Friday, October 26, 2007

Trillion-Dollar Baby


You can't say Charlie Rangel lacks for ambition. The House Ways and Means Chairman has been saying he wants to pass "the mother of all tax reforms," and even that doesn't do justice to the trillion-dollar tax baby he delivered unto Washington yesterday.

No one thinks his plan has a chance of becoming law this year, but its beauty is as a signal of Democratic intentions for 2009. In proposing what would be the largest tax increase in history, Mr. Rangel is showing the world what he wants the tax code to look like if Democrats run the entire government. None of the Presidential candidates will admit this before November 2008, but give Mr. Rangel credit for having the courage of Hillary Clinton's convictions.

The New Yorker is wily enough to realize he has to wrap this homely child in the ribbon of "tax reform," and yesterday he even invoked the memory of Ronald Reagan's 1986 reform success. If only the Gipper were still here to have fun with that one. Readers of a certain age might recall that the 1986 reform traded lower tax rates (a top rate of 28%) for fewer loopholes and deductions. Mr. Rangel's idea of reform is to raise tax rates in order to offer more deductions.

With one very revealing exception. Mr. Rangel does propose to cut the corporate tax rate, of all things, to 30.5% from 35% today. He'd "pay" for this by reducing business credits and deductions. This is revealing because it is a tacit admission that tax rates really do matter to investment choices.
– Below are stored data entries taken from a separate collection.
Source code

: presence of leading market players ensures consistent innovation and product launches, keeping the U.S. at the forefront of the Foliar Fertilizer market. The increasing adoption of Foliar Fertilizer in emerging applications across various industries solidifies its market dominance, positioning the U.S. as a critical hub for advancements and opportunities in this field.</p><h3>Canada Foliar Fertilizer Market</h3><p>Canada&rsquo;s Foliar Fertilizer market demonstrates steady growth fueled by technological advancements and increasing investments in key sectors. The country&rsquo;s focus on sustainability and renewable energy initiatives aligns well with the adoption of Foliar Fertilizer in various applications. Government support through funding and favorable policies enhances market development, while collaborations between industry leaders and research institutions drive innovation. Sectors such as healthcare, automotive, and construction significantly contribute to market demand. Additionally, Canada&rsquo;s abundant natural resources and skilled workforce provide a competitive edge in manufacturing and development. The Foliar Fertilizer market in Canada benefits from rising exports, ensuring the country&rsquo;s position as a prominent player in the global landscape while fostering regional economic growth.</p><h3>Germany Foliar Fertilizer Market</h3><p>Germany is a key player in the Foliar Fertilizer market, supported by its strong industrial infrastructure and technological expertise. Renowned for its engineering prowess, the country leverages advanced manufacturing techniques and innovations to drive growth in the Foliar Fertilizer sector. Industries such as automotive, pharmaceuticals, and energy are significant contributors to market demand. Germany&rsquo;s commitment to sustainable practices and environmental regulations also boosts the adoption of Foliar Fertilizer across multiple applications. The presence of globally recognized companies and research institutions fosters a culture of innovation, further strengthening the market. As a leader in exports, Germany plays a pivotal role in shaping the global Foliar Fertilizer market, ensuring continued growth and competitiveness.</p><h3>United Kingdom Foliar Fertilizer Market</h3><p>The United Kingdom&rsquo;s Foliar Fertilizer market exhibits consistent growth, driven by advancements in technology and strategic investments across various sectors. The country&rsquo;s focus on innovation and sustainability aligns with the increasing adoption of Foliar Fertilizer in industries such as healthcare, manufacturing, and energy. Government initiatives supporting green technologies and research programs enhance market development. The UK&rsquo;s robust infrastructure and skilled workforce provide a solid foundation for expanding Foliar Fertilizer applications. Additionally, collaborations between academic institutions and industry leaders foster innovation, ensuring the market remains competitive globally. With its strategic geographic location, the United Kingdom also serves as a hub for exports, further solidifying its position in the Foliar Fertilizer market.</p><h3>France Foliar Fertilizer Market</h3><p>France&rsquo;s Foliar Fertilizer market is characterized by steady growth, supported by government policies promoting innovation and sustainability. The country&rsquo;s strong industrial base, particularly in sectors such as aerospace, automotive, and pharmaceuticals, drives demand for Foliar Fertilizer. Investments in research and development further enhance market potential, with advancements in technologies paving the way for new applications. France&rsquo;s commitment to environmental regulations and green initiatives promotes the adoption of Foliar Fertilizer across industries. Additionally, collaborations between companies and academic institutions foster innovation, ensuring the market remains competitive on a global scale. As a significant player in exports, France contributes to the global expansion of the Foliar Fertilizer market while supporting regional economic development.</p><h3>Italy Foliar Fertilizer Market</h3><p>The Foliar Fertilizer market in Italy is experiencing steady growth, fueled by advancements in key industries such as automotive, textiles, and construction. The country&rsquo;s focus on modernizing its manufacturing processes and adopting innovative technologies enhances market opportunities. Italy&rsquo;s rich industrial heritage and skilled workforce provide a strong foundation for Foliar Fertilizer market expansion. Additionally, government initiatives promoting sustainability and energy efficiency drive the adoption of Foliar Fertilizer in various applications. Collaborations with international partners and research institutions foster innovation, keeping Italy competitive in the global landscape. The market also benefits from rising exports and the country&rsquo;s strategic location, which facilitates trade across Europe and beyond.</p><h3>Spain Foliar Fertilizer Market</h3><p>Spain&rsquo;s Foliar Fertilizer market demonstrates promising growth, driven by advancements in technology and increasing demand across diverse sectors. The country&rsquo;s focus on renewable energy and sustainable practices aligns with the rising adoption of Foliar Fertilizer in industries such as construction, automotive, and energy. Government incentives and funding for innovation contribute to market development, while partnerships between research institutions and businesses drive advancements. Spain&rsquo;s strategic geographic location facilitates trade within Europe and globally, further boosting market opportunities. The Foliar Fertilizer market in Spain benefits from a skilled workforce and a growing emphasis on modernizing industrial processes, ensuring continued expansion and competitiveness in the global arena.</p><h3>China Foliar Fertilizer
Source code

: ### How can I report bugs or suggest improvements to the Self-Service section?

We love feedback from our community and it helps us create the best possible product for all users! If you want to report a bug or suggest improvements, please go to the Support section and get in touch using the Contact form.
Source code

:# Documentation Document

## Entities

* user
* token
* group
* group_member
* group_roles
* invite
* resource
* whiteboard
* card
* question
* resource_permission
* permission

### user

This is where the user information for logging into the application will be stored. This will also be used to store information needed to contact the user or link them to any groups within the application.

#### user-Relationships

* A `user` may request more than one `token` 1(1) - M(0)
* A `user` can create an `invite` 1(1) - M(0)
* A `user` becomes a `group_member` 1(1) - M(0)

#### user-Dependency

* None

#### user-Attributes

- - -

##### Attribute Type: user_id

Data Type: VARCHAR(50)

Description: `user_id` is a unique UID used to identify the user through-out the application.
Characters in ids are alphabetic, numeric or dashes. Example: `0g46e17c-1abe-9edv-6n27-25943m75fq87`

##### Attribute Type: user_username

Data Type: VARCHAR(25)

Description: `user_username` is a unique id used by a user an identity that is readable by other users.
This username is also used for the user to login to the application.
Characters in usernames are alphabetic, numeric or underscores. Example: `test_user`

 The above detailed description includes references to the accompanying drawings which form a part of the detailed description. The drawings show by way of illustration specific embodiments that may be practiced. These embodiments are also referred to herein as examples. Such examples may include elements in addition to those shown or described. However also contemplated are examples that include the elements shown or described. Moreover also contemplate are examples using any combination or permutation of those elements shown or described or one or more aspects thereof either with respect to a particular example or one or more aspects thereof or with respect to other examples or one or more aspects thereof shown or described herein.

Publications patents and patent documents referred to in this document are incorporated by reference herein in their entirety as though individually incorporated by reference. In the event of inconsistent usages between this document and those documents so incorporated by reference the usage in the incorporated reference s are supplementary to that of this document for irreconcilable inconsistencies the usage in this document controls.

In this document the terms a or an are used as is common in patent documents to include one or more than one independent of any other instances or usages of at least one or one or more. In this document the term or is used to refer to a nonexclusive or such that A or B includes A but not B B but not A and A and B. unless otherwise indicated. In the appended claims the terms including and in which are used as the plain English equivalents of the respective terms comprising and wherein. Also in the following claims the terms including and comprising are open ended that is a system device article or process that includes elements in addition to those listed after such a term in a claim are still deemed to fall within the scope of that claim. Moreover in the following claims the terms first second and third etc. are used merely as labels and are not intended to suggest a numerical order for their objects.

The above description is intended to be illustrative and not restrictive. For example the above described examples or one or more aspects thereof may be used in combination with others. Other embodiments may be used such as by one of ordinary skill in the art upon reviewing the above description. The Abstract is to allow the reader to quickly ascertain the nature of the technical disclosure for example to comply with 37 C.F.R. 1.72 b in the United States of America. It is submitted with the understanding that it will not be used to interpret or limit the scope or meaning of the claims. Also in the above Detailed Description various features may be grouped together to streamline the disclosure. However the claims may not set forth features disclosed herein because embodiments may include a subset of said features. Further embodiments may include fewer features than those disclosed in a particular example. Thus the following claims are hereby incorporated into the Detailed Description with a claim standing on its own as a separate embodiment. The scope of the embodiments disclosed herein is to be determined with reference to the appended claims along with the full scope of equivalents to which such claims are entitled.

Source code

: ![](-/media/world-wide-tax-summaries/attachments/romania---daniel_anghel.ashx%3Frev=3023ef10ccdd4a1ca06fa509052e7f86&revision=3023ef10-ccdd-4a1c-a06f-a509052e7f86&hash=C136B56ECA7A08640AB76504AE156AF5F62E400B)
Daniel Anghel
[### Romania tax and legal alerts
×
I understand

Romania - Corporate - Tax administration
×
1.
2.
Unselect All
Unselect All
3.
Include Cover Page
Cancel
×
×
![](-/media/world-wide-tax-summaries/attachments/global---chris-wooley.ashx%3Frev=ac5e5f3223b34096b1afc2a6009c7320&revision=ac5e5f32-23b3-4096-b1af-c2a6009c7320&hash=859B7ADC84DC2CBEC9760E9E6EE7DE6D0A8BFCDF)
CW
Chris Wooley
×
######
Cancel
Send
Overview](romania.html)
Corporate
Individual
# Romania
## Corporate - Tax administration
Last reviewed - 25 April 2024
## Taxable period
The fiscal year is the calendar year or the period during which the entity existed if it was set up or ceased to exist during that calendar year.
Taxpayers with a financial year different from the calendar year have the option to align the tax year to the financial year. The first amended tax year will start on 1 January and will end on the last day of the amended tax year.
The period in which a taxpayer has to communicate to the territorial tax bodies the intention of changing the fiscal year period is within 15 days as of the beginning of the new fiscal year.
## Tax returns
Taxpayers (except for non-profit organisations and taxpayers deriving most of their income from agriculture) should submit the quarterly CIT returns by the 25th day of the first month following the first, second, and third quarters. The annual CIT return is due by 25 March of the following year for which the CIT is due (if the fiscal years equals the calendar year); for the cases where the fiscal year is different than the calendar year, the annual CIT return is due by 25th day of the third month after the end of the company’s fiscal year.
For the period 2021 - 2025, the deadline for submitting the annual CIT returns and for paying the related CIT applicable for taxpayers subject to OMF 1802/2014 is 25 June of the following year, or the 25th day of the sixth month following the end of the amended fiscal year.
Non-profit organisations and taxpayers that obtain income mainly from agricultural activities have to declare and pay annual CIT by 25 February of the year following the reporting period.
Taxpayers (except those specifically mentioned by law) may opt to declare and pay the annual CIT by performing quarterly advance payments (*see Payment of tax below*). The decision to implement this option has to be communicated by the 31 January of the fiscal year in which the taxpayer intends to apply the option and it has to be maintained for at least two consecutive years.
Mr. Rangel has apparently been listening to the numerous American CEOs and economists who've been saying that the high U.S. corporate tax rate has been driving ever more of their business and capital offshore. Corporate tax rates have been falling even in Europe, and the U.S. now finds itself with nearly the highest rate in the developed world. So at least regarding corporate taxes, Mr. Rangel is an honorary supply-sider.

Yet when it comes to individuals, Mr. Rangel seems to think that he can raise rates and no one will behave differently. Thus he proposes to raise taxes on business and the upper-middle class in order to reduce the Alternative Minimum Tax (AMT) that Democrats created to soak the rich but is now threatening to skewer the middle class. For next year Mr. Rangel would "patch" the AMT problem at a cost of roughly $50 billion by sticking it to Wall Street private equity firms in real estate trusts, oil and gas, and buy-out firms. We wonder if he's checked this out with Chuck Schumer, the New York Senator who has been vacuuming campaign contributions by saying he'll protect these firms from this kind of increase. They're going to want their money back.

But where Mr. Rangel really gets busy is with his plan for a long-term "revenue neutral" AMT fix. He wants to abolish the AMT permanently and greatly expand "refundable tax credits" for low income families, while adding a 4% income tax surcharge on anyone who makes more than $200,000 a year, or 4.6% if you make $500,000 ($250,000 for singles). Mr. Rangel also wants to raise the capital gains tax rate to 19.6% from 15% today, and raise taxes on dividends, business partnerships, and companies with foreign subsidiaries. Add it all up and you get new taxes of $1 trillion or more.

All of this is done in the name of tax "fairness," but it's hard to see how this would make the U.S. code more equitable. Millions of those who'd receive the tax credits already pay no income tax, so they would merely be getting another government subsidy. The group that gets slammed hardest is the entrepreneurial class. Tax Foundation data show that three of four taxpayers in the highest income tax bracket are small business owners or farmers. If Mr. Rangel's plan ever becomes law, look for millions of Americans and small-businesses to "incorporate" themselves so they can pay the lower corporate rate. Previous tax reforms have tried to keep the corporate and top income tax rates equal precisely to avoid this kind of tax gaming.

We sympathize a little with Mr. Rangel, whose bad luck has been to take over his tax chair just when the AMT is becoming the tax that ate the middle-class in the high-tax "blue" states of New York, California and New Jersey. Democrats are desperate to avoid blame for this, even as they've boxed themselves in with their "paygo" promise to offset every tax cut with a tax increase or entitlement spending cut.

Amid slow growth and a housing recession, this couldn't be a worse time to raise taxes on capital gains, dividends and small business. Democrats would be smarter to drop the tax increases and "paygo," and simply patch the AMT for another year. And if Mr. Rangel really wants to reform the tax code in 2009, he's going to have read up on what the Gipper accomplished. All he's proposed so far is a trillion-dollar bomb.